Archéologie préventive : le marché qui sourit au secteur privé

Idées par Valérie Forgeront

L’établissement public dédié à l’activité de fouille et à l’étude scientifique des vestiges est montré du doigt par la Cour des comptes et les ministères financiers, lesquels prônent des réformes drastiques.

Archéologie préventive. Orléans © G. Ducrot

La réalisation de fouilles archéologiques préventives en amont de la construction d’ouvrages vise à préserver le patrimoine national. Certes, mais c’est aussi un « marché », rappelle la Cour des comptes dans un chapitre de son rapport annuel. Depuis 2003, ce secteur est ouvert à la concurrence. Or celle-ci ne tourne pas à l’avantage de l’État, lequel souligne le coût des structures publiques d’archéologie préventive sur les finances publiques.

On compte aujourd’hui un opérateur national mais aussi des prestataires agréés par l’État. En 2001 une loi avait réorganisé l’archéologie préventive et amené la création, en 2002, d’un opérateur national public, l’Inrap (Institut national de recherches archéologiques préventives), remplaçant l’association Afan.

Aujourd’hui, soixante-dix-sept prestataires interviennent sur le marché. Parmi eux, soixante relèvent de services de collectivités territoriales. Ils réalisent 19 % des fouilles. De leur côté, les dix-sept opérateurs privés – associations et entreprises – réalisent 33,1% des fouilles contre 30,2 % en 2009.

Limiter l’activité de fouille

L’Inrap s’inquiète du « problème de compétitivité des opérateurs publics face à des offres tarifaires particulièrement attractives de leurs concurrents privés ». Ces derniers sont éligibles au crédit impôt recherche contrairement à l’Inrap ou aux collectivités, relève le ministère de la Culture appréciant que « la Cour note à juste titre la forte baisse des prix pratiqués par les opérateurs privés ».

Pour la cour, l’Inrap doit toutefois « engager des réformes plus profondes afin d’améliorer sa productivité dans un contexte marqué par une concurrence accrue ». Elle suggère de recadrer la politique d’archéologie préventive, de réviser les implantations territoriales de l’Inrap.

Elle préconise aussi de « redéfinir » le régime indemnitaire des agents, ou encore « d’étudier les mesures permettant de réduire les effets du vieillissement de l’effectif sur la productivité, notamment par le développement de la mobilité interne et externe des agents »… Concrètement de réduire les effectifs.

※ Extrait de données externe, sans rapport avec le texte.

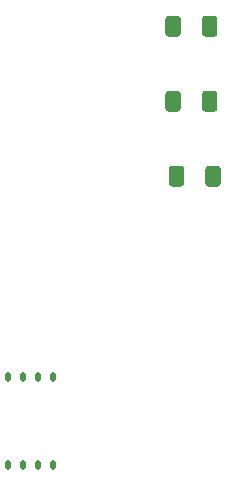
<source format=gbr>
%TF.GenerationSoftware,KiCad,Pcbnew,(5.1.12-1-10_14)*%
%TF.CreationDate,2021-12-21T21:30:39-06:00*%
%TF.ProjectId,Weather,57656174-6865-4722-9e6b-696361645f70,rev?*%
%TF.SameCoordinates,Original*%
%TF.FileFunction,Paste,Bot*%
%TF.FilePolarity,Positive*%
%FSLAX46Y46*%
G04 Gerber Fmt 4.6, Leading zero omitted, Abs format (unit mm)*
G04 Created by KiCad (PCBNEW (5.1.12-1-10_14)) date 2021-12-21 21:30:39*
%MOMM*%
%LPD*%
G01*
G04 APERTURE LIST*
%ADD10O,0.510000X0.800000*%
G04 APERTURE END LIST*
D10*
%TO.C,U3*%
X121386600Y-118416400D03*
X122656600Y-118416400D03*
X123926600Y-118416400D03*
X125196600Y-118416400D03*
X121386600Y-110996400D03*
X122656600Y-110996400D03*
X123926600Y-110996400D03*
X125196600Y-110996400D03*
%TD*%
%TO.C,R12*%
G36*
G01*
X139360000Y-93354999D02*
X139360000Y-94605001D01*
G75*
G02*
X139110001Y-94855000I-249999J0D01*
G01*
X138309999Y-94855000D01*
G75*
G02*
X138060000Y-94605001I0J249999D01*
G01*
X138060000Y-93354999D01*
G75*
G02*
X138309999Y-93105000I249999J0D01*
G01*
X139110001Y-93105000D01*
G75*
G02*
X139360000Y-93354999I0J-249999D01*
G01*
G37*
G36*
G01*
X136260000Y-93354999D02*
X136260000Y-94605001D01*
G75*
G02*
X136010001Y-94855000I-249999J0D01*
G01*
X135209999Y-94855000D01*
G75*
G02*
X134960000Y-94605001I0J249999D01*
G01*
X134960000Y-93354999D01*
G75*
G02*
X135209999Y-93105000I249999J0D01*
G01*
X136010001Y-93105000D01*
G75*
G02*
X136260000Y-93354999I0J-249999D01*
G01*
G37*
%TD*%
%TO.C,R13*%
G36*
G01*
X139080000Y-87004999D02*
X139080000Y-88255001D01*
G75*
G02*
X138830001Y-88505000I-249999J0D01*
G01*
X138029999Y-88505000D01*
G75*
G02*
X137780000Y-88255001I0J249999D01*
G01*
X137780000Y-87004999D01*
G75*
G02*
X138029999Y-86755000I249999J0D01*
G01*
X138830001Y-86755000D01*
G75*
G02*
X139080000Y-87004999I0J-249999D01*
G01*
G37*
G36*
G01*
X135980000Y-87004999D02*
X135980000Y-88255001D01*
G75*
G02*
X135730001Y-88505000I-249999J0D01*
G01*
X134929999Y-88505000D01*
G75*
G02*
X134680000Y-88255001I0J249999D01*
G01*
X134680000Y-87004999D01*
G75*
G02*
X134929999Y-86755000I249999J0D01*
G01*
X135730001Y-86755000D01*
G75*
G02*
X135980000Y-87004999I0J-249999D01*
G01*
G37*
%TD*%
%TO.C,R14*%
G36*
G01*
X139080000Y-80654999D02*
X139080000Y-81905001D01*
G75*
G02*
X138830001Y-82155000I-249999J0D01*
G01*
X138029999Y-82155000D01*
G75*
G02*
X137780000Y-81905001I0J249999D01*
G01*
X137780000Y-80654999D01*
G75*
G02*
X138029999Y-80405000I249999J0D01*
G01*
X138830001Y-80405000D01*
G75*
G02*
X139080000Y-80654999I0J-249999D01*
G01*
G37*
G36*
G01*
X135980000Y-80654999D02*
X135980000Y-81905001D01*
G75*
G02*
X135730001Y-82155000I-249999J0D01*
G01*
X134929999Y-82155000D01*
G75*
G02*
X134680000Y-81905001I0J249999D01*
G01*
X134680000Y-80654999D01*
G75*
G02*
X134929999Y-80405000I249999J0D01*
G01*
X135730001Y-80405000D01*
G75*
G02*
X135980000Y-80654999I0J-249999D01*
G01*
G37*
%TD*%
M02*

</source>
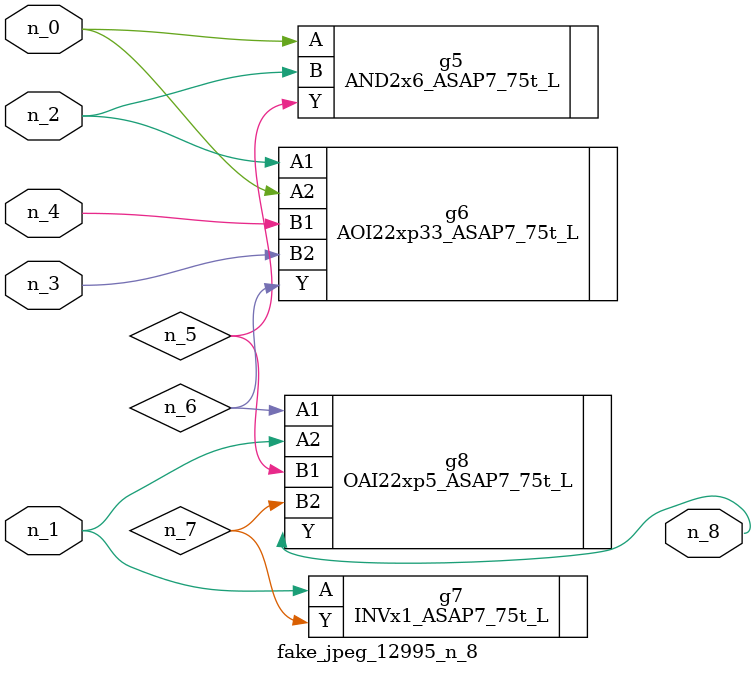
<source format=v>
module fake_jpeg_12995_n_8 (n_3, n_2, n_1, n_0, n_4, n_8);

input n_3;
input n_2;
input n_1;
input n_0;
input n_4;

output n_8;

wire n_6;
wire n_5;
wire n_7;

AND2x6_ASAP7_75t_L g5 ( 
.A(n_0),
.B(n_2),
.Y(n_5)
);

AOI22xp33_ASAP7_75t_L g6 ( 
.A1(n_2),
.A2(n_0),
.B1(n_4),
.B2(n_3),
.Y(n_6)
);

INVx1_ASAP7_75t_L g7 ( 
.A(n_1),
.Y(n_7)
);

OAI22xp5_ASAP7_75t_L g8 ( 
.A1(n_6),
.A2(n_1),
.B1(n_5),
.B2(n_7),
.Y(n_8)
);


endmodule
</source>
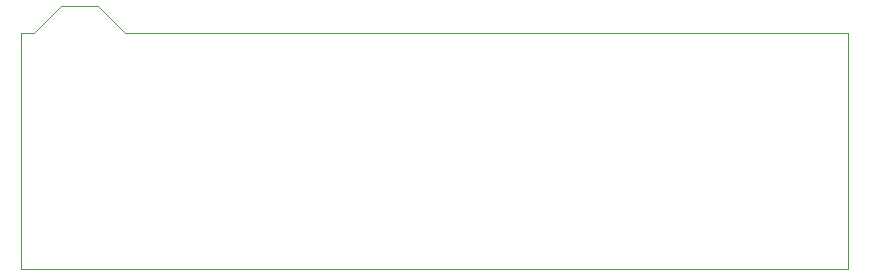
<source format=gbr>
%TF.GenerationSoftware,KiCad,Pcbnew,(5.1.10)-1*%
%TF.CreationDate,2021-08-10T10:59:40+01:00*%
%TF.ProjectId,t9120mezz,74393132-306d-4657-9a7a-2e6b69636164,rev?*%
%TF.SameCoordinates,Original*%
%TF.FileFunction,Profile,NP*%
%FSLAX46Y46*%
G04 Gerber Fmt 4.6, Leading zero omitted, Abs format (unit mm)*
G04 Created by KiCad (PCBNEW (5.1.10)-1) date 2021-08-10 10:59:40*
%MOMM*%
%LPD*%
G01*
G04 APERTURE LIST*
%TA.AperFunction,Profile*%
%ADD10C,0.050000*%
%TD*%
G04 APERTURE END LIST*
D10*
X69500000Y-94050000D02*
X72700000Y-94050000D01*
X67250000Y-96300000D02*
X69500000Y-94050000D01*
X74950000Y-96300000D02*
X72700000Y-94050000D01*
X74950000Y-96300000D02*
X136150000Y-96300000D01*
X67250000Y-96300000D02*
X66150000Y-96300000D01*
X66150000Y-116300000D02*
X66150000Y-96300000D01*
X136150000Y-116300000D02*
X66150000Y-116300000D01*
X136150000Y-96300000D02*
X136150000Y-116300000D01*
M02*

</source>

En phase, les ministères financiers de Bercy proposent de « réduire les diagnostics archéologiques inutiles », ou encore de limiter l’activité de fouille. Ils estiment eux aussi que l’Inrap doit « faciliter les reconversions de ses personnels vers une deuxième carrière, ce qui pourrait passer par des modifications du statut particulier des agents, l’archéologie de terrain n’étant pas un métier pouvant être accompli sur une carrière complète ». 


Zoom : Un institut public essentiel aux fouilles et à la recherche
L’Inrap (2 000 salariés) dispose d’un budget de 160 millions d’euros, provenant notamment des activités de fouille payées par les aménageurs (collectivités, entreprises…) à travers une redevance (RAP) créée en 2001 et réinscrite depuis cette année dans la loi de finances. L’Inrap est, selon la Cour des comptes, « l’opérateur le plus important et le seul qui couvre la totalité du spectre des activités de l’archéologie préventive », dont la recherche. L’institut intervient sur près de la moitié (47,9 %) des fouilles.